# J. I. Brown



## bigghouse (Dec 28, 2007)

hi guys- since i cant go to the river for a while i'm going to post things that i havent found anything out yet. the bottle says J. I. Brown & sons Boston. it has a nine on the bottam. google, ebay, or kovels didnt help. but this place is better[8D].

 what was in it? how old is it? the seem is really small. the lip is chipped but o well watcha gunna do?


----------



## GuntherHess (Dec 28, 2007)

I have a different J I Brown & Sons bottle listed in my medicine guide (I have it incorrectly listed as J L Brown...fixed that for 2008[]).

 They are listed as an apothecary in the 1865 Boston dir ...
http://64.233.169.104/search?q=caches7YHEbeggIJ:all-ancestors.com/boston/boston64.htm+%22j+i+brown+%22+boston&hl=en&ct=clnk&cd=3&gl=us 

 here is the 1885 Boston listing...
 Brown John I. & Sons (Atherton T. and G. Frank Brown), manufs. druggists sundries, 185 Summer

 J I Brown was probably the original bussiness name which his heirs kept.


----------



## bigghouse (Dec 28, 2007)

IS THIS ONE OF THE FEW BOTTLES I HAVE THAT ARE WORTH MORE THEN $5?! 

 HOW OLD DO U THINK IT IS??

 THANKS GUN-THERE-HEADS AND LOBEY!!!


----------



## lexdigger (Dec 28, 2007)

I got one of those out of the last privy we dug Anna. It was down in the use layer and all the bottles were 1870's/80's. It does resemble a vaseline type of container. Mine has an oval base and a round top, I thought that was odd. I'm sure it's a common bottle but it's the first one I've dug. Yours is only the second that I've seen. Chris


----------



## Whisperingwinds (Dec 28, 2007)

_That is pretty sharp, Anna!_

_ww_


----------



## GuntherHess (Dec 29, 2007)

I wouldnt call it common.
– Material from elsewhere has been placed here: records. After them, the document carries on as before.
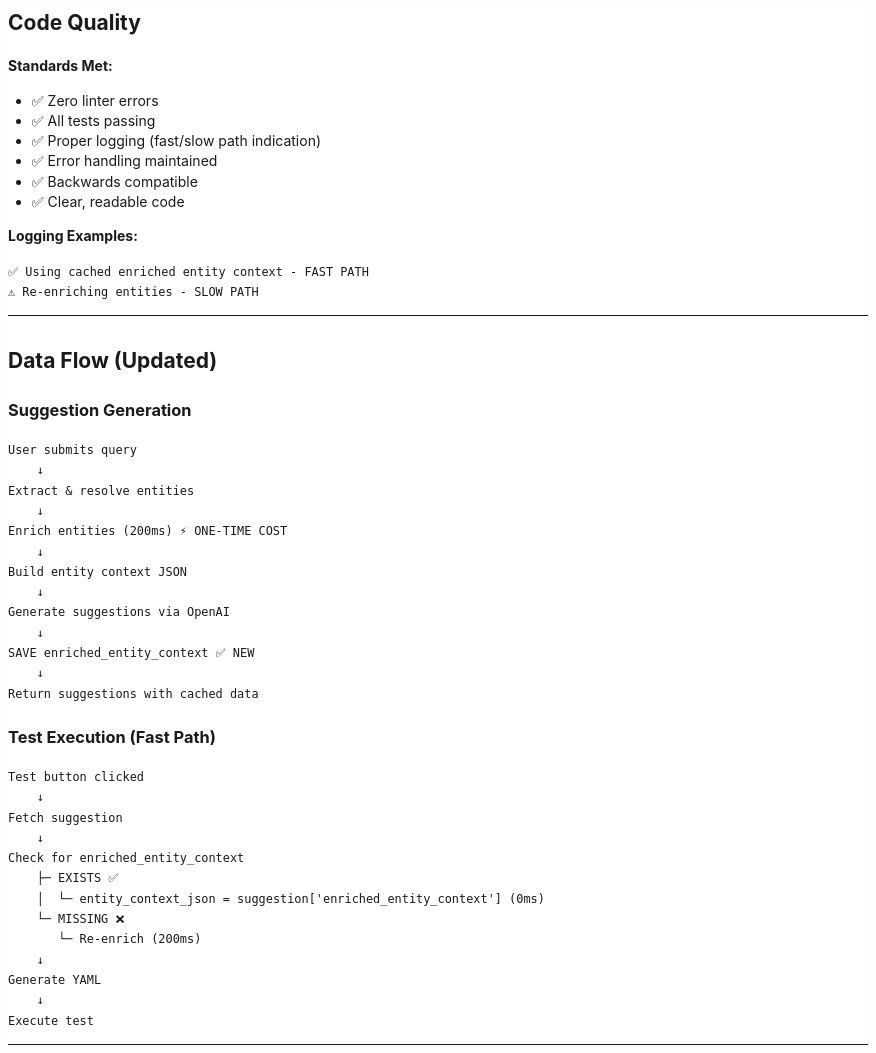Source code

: 
## Code Quality

**Standards Met:**
- ✅ Zero linter errors
- ✅ All tests passing
- ✅ Proper logging (fast/slow path indication)
- ✅ Error handling maintained
- ✅ Backwards compatible
- ✅ Clear, readable code

**Logging Examples:**
```
✅ Using cached enriched entity context - FAST PATH
⚠️ Re-enriching entities - SLOW PATH
```

---

## Data Flow (Updated)

### Suggestion Generation
```
User submits query
    ↓
Extract & resolve entities
    ↓
Enrich entities (200ms) ⚡ ONE-TIME COST
    ↓
Build entity context JSON
    ↓
Generate suggestions via OpenAI
    ↓
SAVE enriched_entity_context ✅ NEW
    ↓
Return suggestions with cached data
```

### Test Execution (Fast Path)
```
Test button clicked
    ↓
Fetch suggestion
    ↓
Check for enriched_entity_context
    ├─ EXISTS ✅
    │  └─ entity_context_json = suggestion['enriched_entity_context'] (0ms)
    └─ MISSING ❌
       └─ Re-enrich (200ms)
    ↓
Generate YAML
    ↓
Execute test
```

---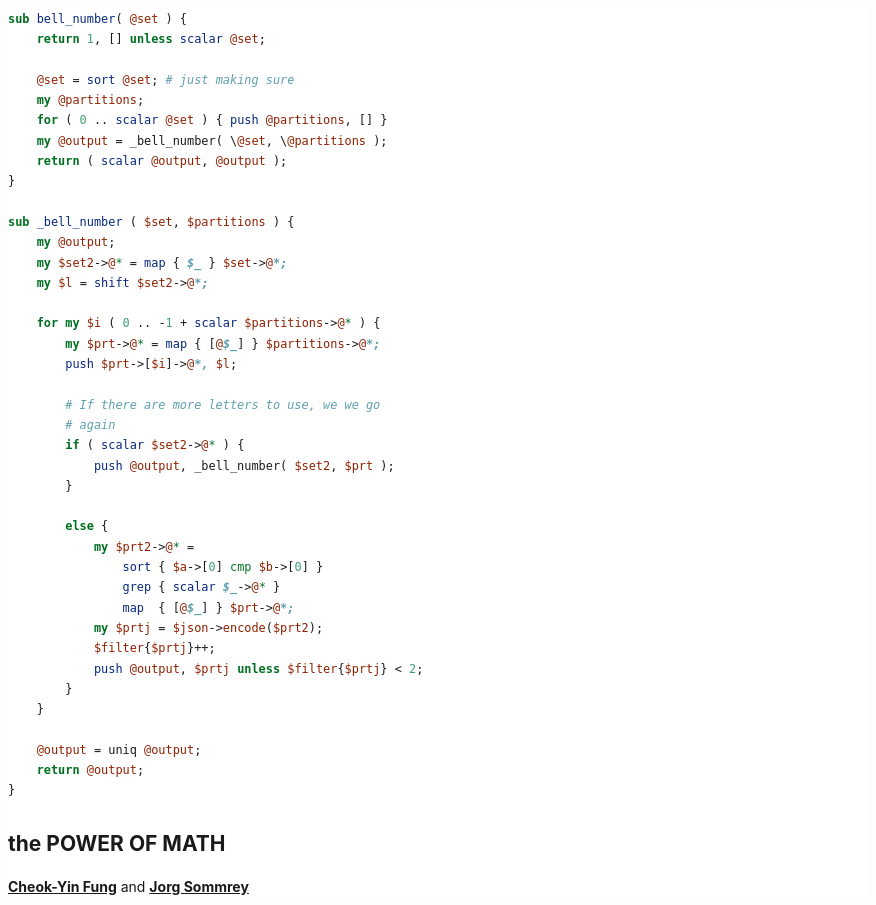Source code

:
 ```perl
sub bell_number( @set ) {
    return 1, [] unless scalar @set;

    @set = sort @set; # just making sure
    my @partitions;
    for ( 0 .. scalar @set ) { push @partitions, [] }
    my @output = _bell_number( \@set, \@partitions );
    return ( scalar @output, @output );
}

sub _bell_number ( $set, $partitions ) {
    my @output;
    my $set2->@* = map { $_ } $set->@*;
    my $l = shift $set2->@*;

    for my $i ( 0 .. -1 + scalar $partitions->@* ) {
        my $prt->@* = map { [@$_] } $partitions->@*;
        push $prt->[$i]->@*, $l;

        # If there are more letters to use, we we go
        # again
        if ( scalar $set2->@* ) {
            push @output, _bell_number( $set2, $prt );
        }

        else {
            my $prt2->@* =
                sort { $a->[0] cmp $b->[0] }
                grep { scalar $_->@* }
                map  { [@$_] } $prt->@*;
            my $prtj = $json->encode($prt2);
            $filter{$prtj}++;
            push @output, $prtj unless $filter{$prtj} < 2;
        }
    }

    @output = uniq @output;
    return @output;
}
```












## the POWER OF MATH
[**Cheok-Yin Fung**](https://github.com/manwar/perlweeklychallenge-club/blob/master/challenge-108/cheok-yin-fung/perl/ch-2.pl) and
[**Jorg Sommrey**](https://github.com/manwar/perlweeklychallenge-club/blob/master/challenge-108/jo-37/perl/ch-2.pl)
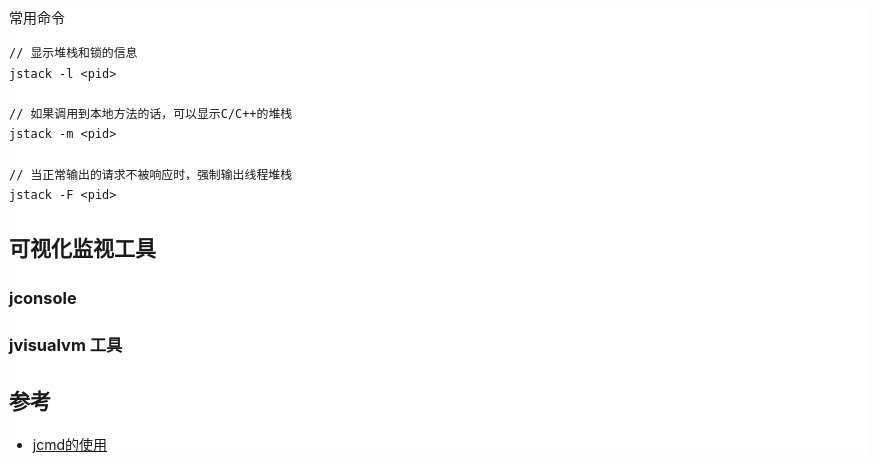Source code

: 常用命令

```
// 显示堆栈和锁的信息
jstack -l <pid>

// 如果调用到本地方法的话，可以显示C/C++的堆栈
jstack -m <pid>

// 当正常输出的请求不被响应时，强制输出线程堆栈
jstack -F <pid>
```

## 可视化监视工具

### jconsole

### jvisualvm 工具

## 参考

- [jcmd的使用](https://www.cnblogs.com/caibh/p/13787158.html)
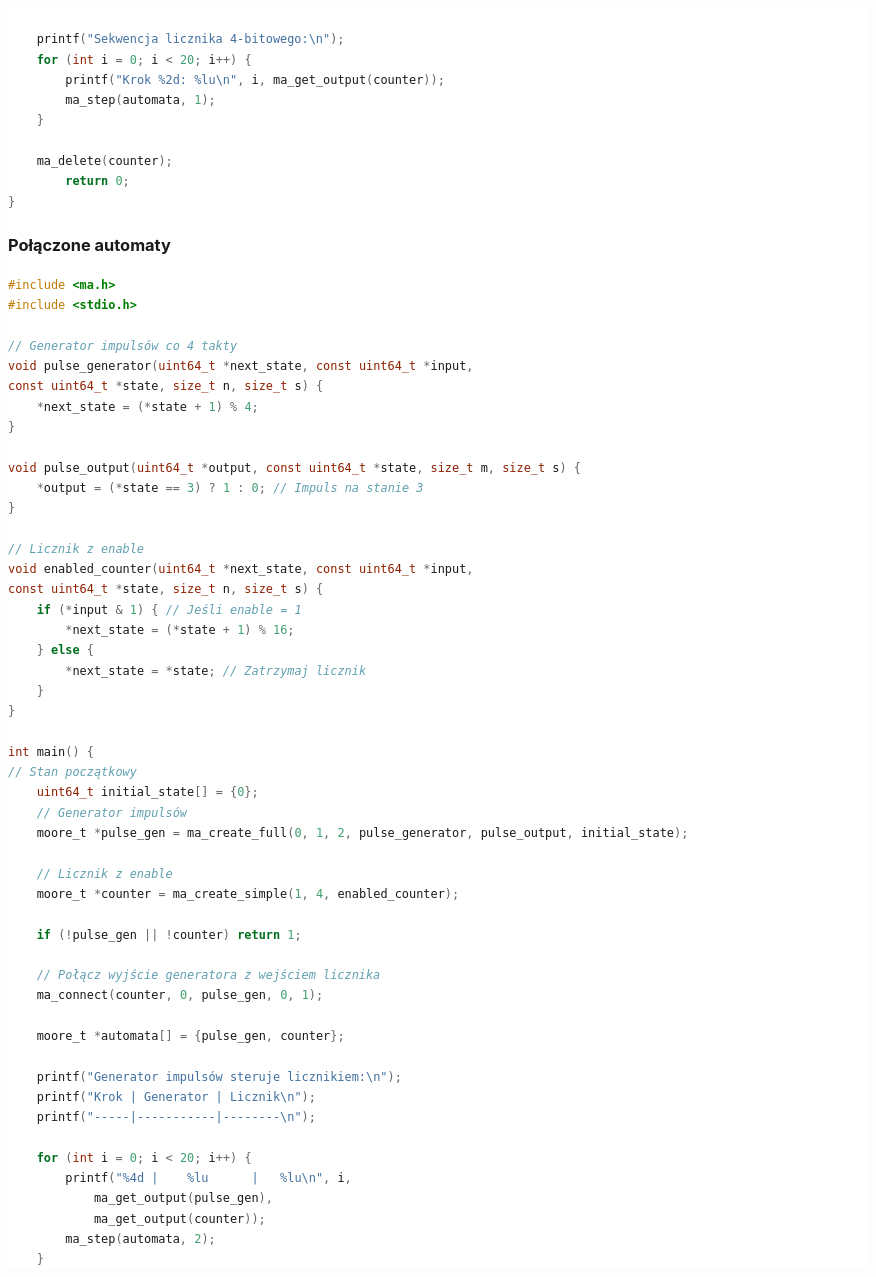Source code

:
 ```c 

    printf("Sekwencja licznika 4-bitowego:\n");
    for (int i = 0; i < 20; i++) {
        printf("Krok %2d: %lu\n", i, ma_get_output(counter));
        ma_step(automata, 1);
    }

    ma_delete(counter);
        return 0;
}
```

### Połączone automaty
```c 
#include <ma.h>
#include <stdio.h>

// Generator impulsów co 4 takty
void pulse_generator(uint64_t *next_state, const uint64_t *input,
const uint64_t *state, size_t n, size_t s) {
    *next_state = (*state + 1) % 4;
}

void pulse_output(uint64_t *output, const uint64_t *state, size_t m, size_t s) {
    *output = (*state == 3) ? 1 : 0; // Impuls na stanie 3
}

// Licznik z enable
void enabled_counter(uint64_t *next_state, const uint64_t *input,
const uint64_t *state, size_t n, size_t s) {
    if (*input & 1) { // Jeśli enable = 1
        *next_state = (*state + 1) % 16;
    } else {
        *next_state = *state; // Zatrzymaj licznik
    }
}

int main() {
// Stan początkowy
    uint64_t initial_state[] = {0};
    // Generator impulsów
    moore_t *pulse_gen = ma_create_full(0, 1, 2, pulse_generator, pulse_output, initial_state);

    // Licznik z enable
    moore_t *counter = ma_create_simple(1, 4, enabled_counter);

    if (!pulse_gen || !counter) return 1;

    // Połącz wyjście generatora z wejściem licznika
    ma_connect(counter, 0, pulse_gen, 0, 1);

    moore_t *automata[] = {pulse_gen, counter};

    printf("Generator impulsów steruje licznikiem:\n");
    printf("Krok | Generator | Licznik\n");
    printf("-----|-----------|--------\n");

    for (int i = 0; i < 20; i++) {
        printf("%4d |    %lu      |   %lu\n", i, 
            ma_get_output(pulse_gen), 
            ma_get_output(counter));
        ma_step(automata, 2);
    }
```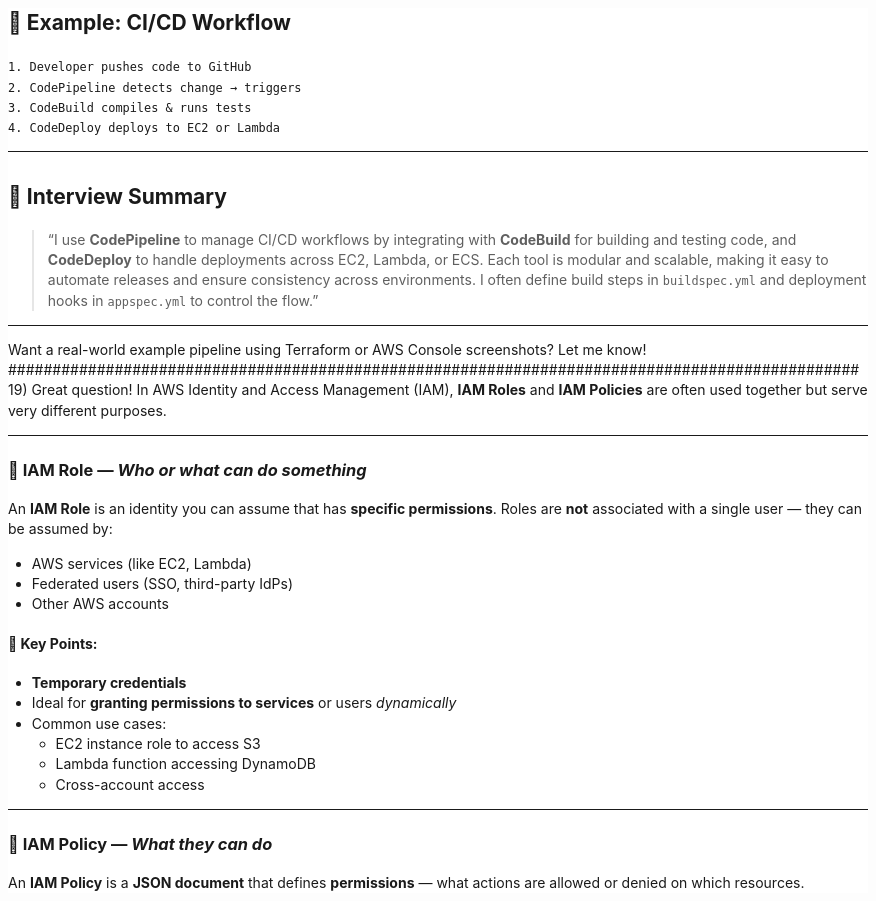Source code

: 
## 🔄 Example: CI/CD Workflow

```text
1. Developer pushes code to GitHub
2. CodePipeline detects change → triggers
3. CodeBuild compiles & runs tests
4. CodeDeploy deploys to EC2 or Lambda
```

---

## 💬 Interview Summary

> “I use **CodePipeline** to manage CI/CD workflows by integrating with **CodeBuild** for building and testing code, and **CodeDeploy** to handle deployments across EC2, Lambda, or ECS. Each tool is modular and scalable, making it easy to automate releases and ensure consistency across environments. I often define build steps in `buildspec.yml` and deployment hooks in `appspec.yml` to control the flow.”

---

Want a real-world example pipeline using Terraform or AWS Console screenshots? Let me know!
################################################################################################
19)
Great question! In AWS Identity and Access Management (IAM), **IAM Roles** and **IAM Policies** are often used together but serve very different purposes.

---

### 🔐 **IAM Role** — *Who or what can do something*

An **IAM Role** is an identity you can assume that has **specific permissions**. Roles are **not** associated with a single user — they can be assumed by:

- AWS services (like EC2, Lambda)
- Federated users (SSO, third-party IdPs)
- Other AWS accounts

#### 🔁 Key Points:
- **Temporary credentials**
- Ideal for **granting permissions to services** or users *dynamically*
- Common use cases:
  - EC2 instance role to access S3
  - Lambda function accessing DynamoDB
  - Cross-account access

---

### 📜 **IAM Policy** — *What they can do*

An **IAM Policy** is a **JSON document** that defines **permissions** — what actions are allowed or denied on which resources.
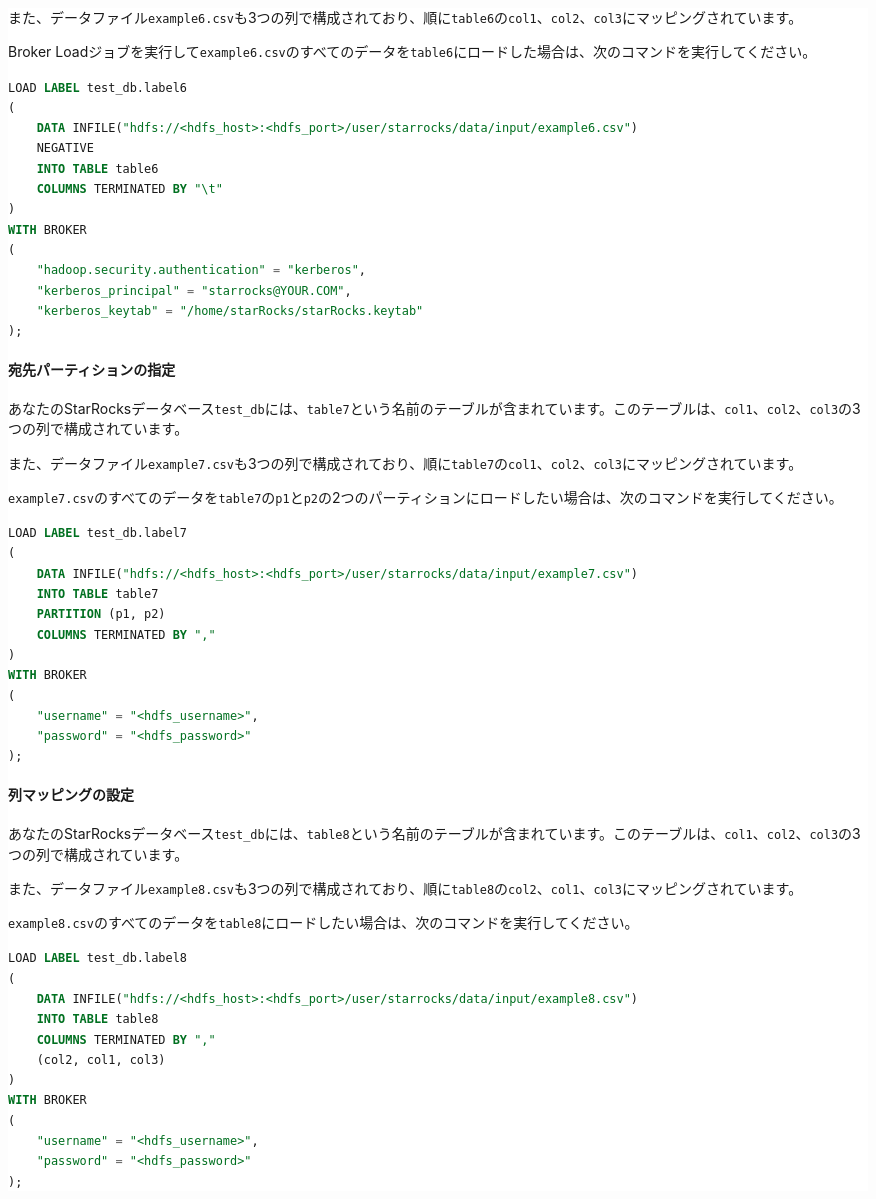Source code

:また、データファイル`example6.csv`も3つの列で構成されており、順に`table6`の`col1`、`col2`、`col3`にマッピングされています。

Broker Loadジョブを実行して`example6.csv`のすべてのデータを`table6`にロードした場合は、次のコマンドを実行してください。

```SQL
LOAD LABEL test_db.label6
(
    DATA INFILE("hdfs://<hdfs_host>:<hdfs_port>/user/starrocks/data/input/example6.csv")
    NEGATIVE
    INTO TABLE table6
    COLUMNS TERMINATED BY "\t"
)
WITH BROKER
(
    "hadoop.security.authentication" = "kerberos",
    "kerberos_principal" = "starrocks@YOUR.COM",
    "kerberos_keytab" = "/home/starRocks/starRocks.keytab"
);
```

#### 宛先パーティションの指定

あなたのStarRocksデータベース`test_db`には、`table7`という名前のテーブルが含まれています。このテーブルは、`col1`、`col2`、`col3`の3つの列で構成されています。

また、データファイル`example7.csv`も3つの列で構成されており、順に`table7`の`col1`、`col2`、`col3`にマッピングされています。

`example7.csv`のすべてのデータを`table7`の`p1`と`p2`の2つのパーティションにロードしたい場合は、次のコマンドを実行してください。

```SQL
LOAD LABEL test_db.label7
(
    DATA INFILE("hdfs://<hdfs_host>:<hdfs_port>/user/starrocks/data/input/example7.csv")
    INTO TABLE table7
    PARTITION (p1, p2)
    COLUMNS TERMINATED BY ","
)
WITH BROKER
(
    "username" = "<hdfs_username>",
    "password" = "<hdfs_password>"
);
```

#### 列マッピングの設定

あなたのStarRocksデータベース`test_db`には、`table8`という名前のテーブルが含まれています。このテーブルは、`col1`、`col2`、`col3`の3つの列で構成されています。

また、データファイル`example8.csv`も3つの列で構成されており、順に`table8`の`col2`、`col1`、`col3`にマッピングされています。

`example8.csv`のすべてのデータを`table8`にロードしたい場合は、次のコマンドを実行してください。

```SQL
LOAD LABEL test_db.label8
(
    DATA INFILE("hdfs://<hdfs_host>:<hdfs_port>/user/starrocks/data/input/example8.csv")
    INTO TABLE table8
    COLUMNS TERMINATED BY ","
    (col2, col1, col3)
)
WITH BROKER
(
    "username" = "<hdfs_username>",
    "password" = "<hdfs_password>"
);
```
It's a nice little , fairly early Boston bottle but clear ointment meds dont generate a lot of collector interest. If I was a Boston or Mass. collector I would liike to have one in my collection.

 There were a LOT of medicines made with the name Brown. It's got to be one of the most common names on 19th century medicinces. You could put together a sizable collection of just Brown embossed bottles.


----------



## bigghouse (Mar 28, 2008)

ok[] thank you gun there hess



 anna


----------